Depois é que são elas, que é como quem diz, eles. Passam-se semanas, sucedem-se as jornadas, os jogos, as temporadas e das promessas não se vislumbra coisa válida que satisfaça a saciedade. Diz que é o treinador, que são as lesões, talvez seja dos pés, da cabeça de dentro ou da que sustenta o penteado. O certo é que esse amor fulminante, que enlouquece e que abre “intercadências de luz”, cedo perde a sua chama a pontos de se dar ao apagamento definitivo até as trevas revolverem de impaciência as vísceras dos adeptos e a ilusão dar lugar ao esquecimento.

Quantos se lembrarão ainda de um tal de Adrián Lopez, internacional espanhol proveniente da destinta casta Colchonera que no Verão passado aterrou no Olival… e nunca mais foi visto?

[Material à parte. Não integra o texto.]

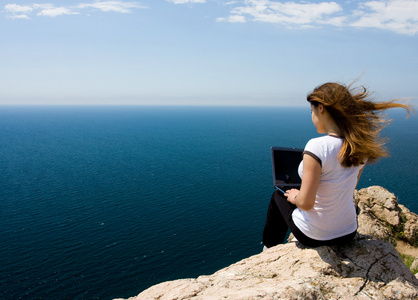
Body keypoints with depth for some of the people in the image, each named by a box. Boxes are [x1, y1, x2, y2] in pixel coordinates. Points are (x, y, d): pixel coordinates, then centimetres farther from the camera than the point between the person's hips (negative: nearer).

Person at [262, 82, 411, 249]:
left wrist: (294, 196, -5)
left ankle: (270, 248, 41)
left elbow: (305, 203, -28)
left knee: (278, 196, 23)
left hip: (313, 237, -6)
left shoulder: (317, 147, -30)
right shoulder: (361, 146, -7)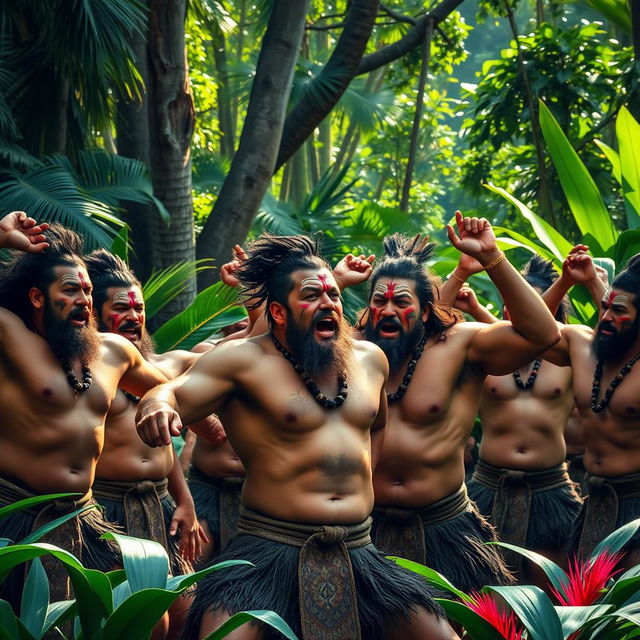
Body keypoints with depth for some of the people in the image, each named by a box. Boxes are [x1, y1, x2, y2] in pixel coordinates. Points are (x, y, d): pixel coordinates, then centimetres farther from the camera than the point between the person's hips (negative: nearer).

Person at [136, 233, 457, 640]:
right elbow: (172, 397, -14)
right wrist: (157, 407, -37)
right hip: (271, 550, -5)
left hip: (359, 556, 5)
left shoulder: (369, 358, 13)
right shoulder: (245, 359, -5)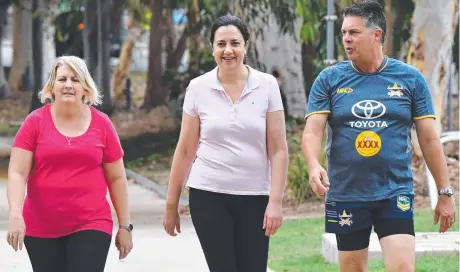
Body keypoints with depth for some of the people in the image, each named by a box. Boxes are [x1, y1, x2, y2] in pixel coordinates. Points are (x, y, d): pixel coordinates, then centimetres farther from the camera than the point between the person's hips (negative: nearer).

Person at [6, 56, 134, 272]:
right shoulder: (35, 122, -1)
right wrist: (15, 215, -20)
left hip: (91, 226, -1)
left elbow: (116, 178, 8)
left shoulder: (102, 124, 2)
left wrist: (125, 225, 7)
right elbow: (17, 173, -6)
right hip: (41, 229, 1)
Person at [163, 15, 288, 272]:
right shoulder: (198, 88, 1)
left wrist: (276, 201, -9)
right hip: (208, 196, 0)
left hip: (254, 198, 0)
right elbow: (185, 150, 5)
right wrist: (172, 205, 6)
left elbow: (278, 150, -2)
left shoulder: (267, 85, -1)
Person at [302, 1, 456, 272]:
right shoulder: (329, 79, 2)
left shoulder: (410, 78, 2)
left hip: (395, 192, -1)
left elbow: (430, 139, 4)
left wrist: (445, 193, 4)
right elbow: (312, 131, -5)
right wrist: (314, 166, -26)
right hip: (346, 195, 1)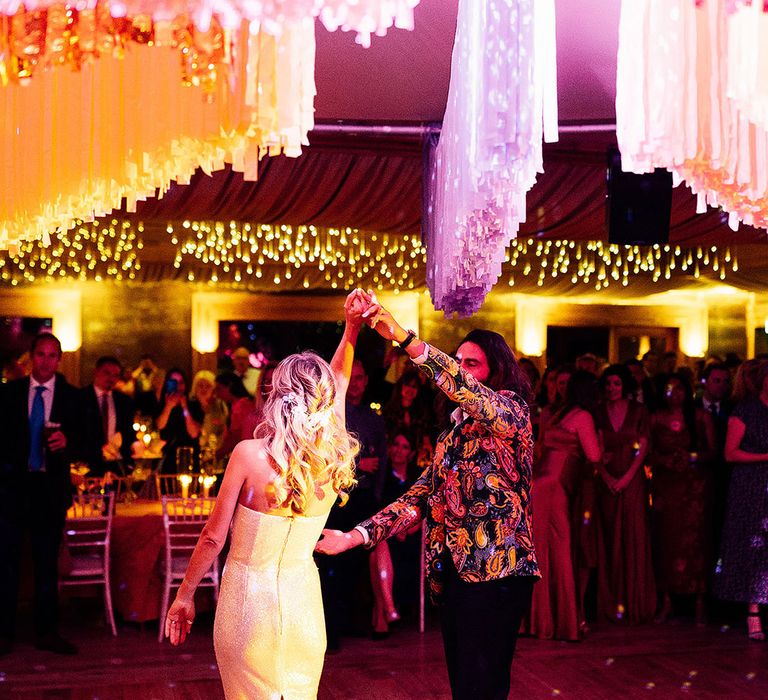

Na dúvida, talento adiado (“Vão por mim que sou bombeiro”) mas nunca pé de chumbo, que aqueles pés custaram ouro (€11M).

Simeon Slavchev. Quem? Costuma ser visto em Alcochete, em dias de treino. O médio búlgaro por quem Bruno de Carvalho se dispôs a pagar €2,5M por 85% do passe, prometia ser aposta séria em tempo de vacas magras. Arrependido andará por estes dias o presidente leonino por não ter adquirido os 15% correspondentes aos pés do craque.

Insistindo numa sequela muito batida, o Benfica voltou a alegrar o defeso com a contratação de mais um lateral esquerdo. Em seis épocas de consulado, Jesus conseguia arregimentar um plantel só à custa de defesas canhestros. Benito. Este menino bonito virou patinho feio e palpita-me que nem o beijo de uma princesa lhe vai devolver a aura.

Neste Carnaval de fulminantes, nenhum clube se fica a rir. Todos gostam de foguetório e a tendência para andar aos tiros com pólvora seca não se limita aos exemplos indicados. Muito haveria para dizer de Derleys, Sackos, Campañas e outros artigos de fundo de catálogo, com mais jeito para cadernetas de cromos desbotados do que para enfeitiçar de amor pungente o mais inocente dos adeptos. Mau é o agoiro, agora que o dinheiro é cada vez mais de menos para molhar os bolsos dos vendedores de banha da cobra e daqueles que lhes aparam o jogo.